UADA — Devoid of Light (review)

UADA — Devoid of Light album cover Album · 2016 · Melodic Black Metal Buy this album from MMA partners
4.5/5 ·
A new name on the black metal scene is US act Uada and Devoid of Light (2016) is their debut full-length album, as well as their first release together all told. The band feature on vocals and guitars one Jake Superchi, who in the past has also used the monikers The Witcher and Lord Serpent. His name may be familiar due to his involvement in a number of other metal bands prior to Uada, the most notable of which seems to be the symphonic black metal act Ceremonial Castings, who were put on hiatus in 2014, the same year that Uada formed. He's joined by two members from black/thrash metal act Infernus, James Sloan and Trevor Matthews on guitars and drums respectively, with the line-up completed by bassist Mike Beck, who mixed the album with Jake Superchi. Beck has since been replaced by Robb Bockman of speed/power metal act Witches Mark.

Devoid of Light features a short, approximately 34 minute, running time spread across five tracks, a fairly standard practice for black metal albums. What's much less standard about Uada though is how varied a black metal sound they have managed to produce on Devoid of Light. Most bands have a style and stick to it, but that isn't the case here. At times Uada seem like a fairly traditionally styled black metal act, at others they've very melodic, which I'd consider their main focus. Some parts of the album also move into atmospheric black metal territory. Even within the confines of a single composition the band can abruptly change the mood and tone of the piece entirely, a perfect example of which is the album's title track Devoid of Light. Jake Superchi's vocals are also quite varied, ranging from traditional black metal shrieks to some deeper, but still very much black metal rather than death metal, style growls that are prominent, again, on the title track, which to my ears is a mini-masterpiece. Regardless of style his vocals are very well done.

That the band have gone for a decent production that allows their both their melodies and riffs to really stand out helps a lot in making this record as effective as it is. It's not crystal clean either though, so fans of the classic black metal sound need not be too alarmed.

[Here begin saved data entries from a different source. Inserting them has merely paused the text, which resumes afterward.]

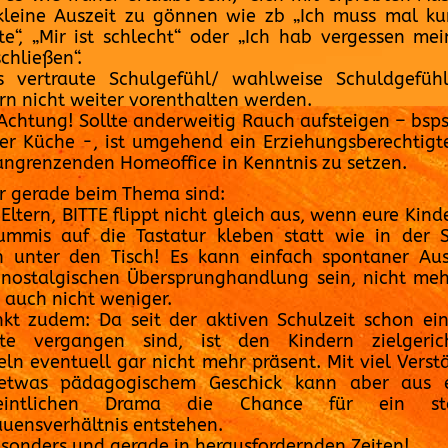
kleine Auszeit zu gönnen wie zb „Ich muss mal ku
tte“, „Mir ist schlecht“ oder „Ich hab vergessen me
chließen“.
s vertraute Schulgefühl/ wahlweise Schuldgefüh
rn nicht weiter vorenthalten werden.
Achtung! Sollte anderweitig Rauch aufsteigen – bsp
er Küche -, ist umgehend ein Erziehungsberechtigt
ngrenzenden Homeoffice in Kenntnis zu setzen.
r gerade beim Thema sind:
 Eltern, BITTE flippt nicht gleich aus, wenn eure Kinde
mmis auf die Tastatur kleben statt wie in der 
h unter den Tisch! Es kann einfach spontaner Au
 nostalgischen Übersprunghandlung sein, nicht me
r auch nicht weniger.
kt zudem: Da seit der aktiven Schulzeit schon ei
te vergangen sind, ist den Kindern zielgerich
ln eventuell gar nicht mehr präsent. Mit viel Verst
etwas pädagogischem Geschick kann aber aus 
eintlichen Drama die Chance für ein sta
auensverhältnis entstehen.
esonders und gerade in herausfordernden Zeiten!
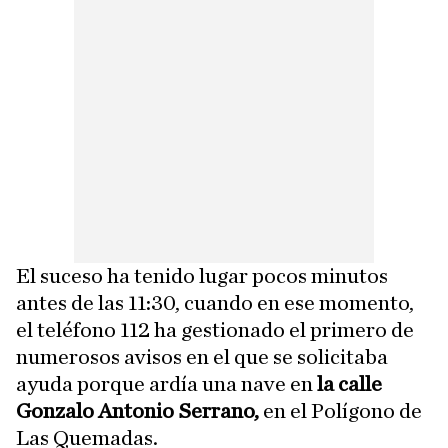
El suceso ha tenido lugar pocos minutos
antes de las 11:30, cuando en ese momento,
el teléfono 112 ha gestionado el primero de
numerosos avisos en el que se solicitaba
ayuda porque ardía una nave en
la calle
Gonzalo Antonio Serrano,
en el Polígono de
Las Quemadas.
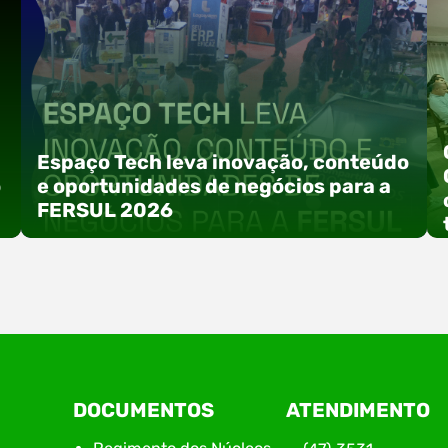
Espaço Tech leva inovação, conteúdo
o
e oportunidades de negócios para a
FERSUL 2026
a
A 15ª FERSUL – Feira Multissetorial do Alto Vale
DOCUMENTOS
ATENDIMENTO
do Itajaí acontece nos dias 12, 13 e 14 de agosto
de 2026, no Centro de Eventos Hermann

I'd say that Uada found a good balance for their material, presenting an album that sounds professional but still has the vibe and atmosphere of a black metal record.

One point I would like to address in this review is the fact that I've seen a lot of comparisons to the Polish black metal act Mgła regarding this release. For all I know they might be more accurate regarding earlier material by Mgła, so what I'm about to say should be taken with that pinch of salt, but compared to their last album Exercises in Futility (2015) I don't find them to be all that valid. The only real thing in common Devoid of Light has with Exercises in Futility is that they are both black metal albums. Such comparisons suggest a clone act to a degree which just isn't true, at least between these two albums. Of course given that Mgła's album is a very highly regarded release such comparisons might draw people to check Uada out (which they deserve to be), but to my ears Devoid of Light is actually the superior release in every way possible. It's more varied in its approach and the individual tracks are able to stand out more because of that, with the real clincher being that this one keeps calling me back to it for another spin whereas I only ever listened to Mgła's album once until revisiting it before doing this review to see if the claims held any merit.

Black metal seems to have been on a real high for the last couple of years, with many interesting and exciting releases coming out. Uada's Devoid of Light quickly proves itself worthy of being counted among the best of these. With its varied and consistently excellent five tracks, this one is going straight into my top ten releases of the year. It's also the best black metal debut of 2016 that I've come across so far, upsetting my previous holder of that title, Sojourner's Empires of Ash.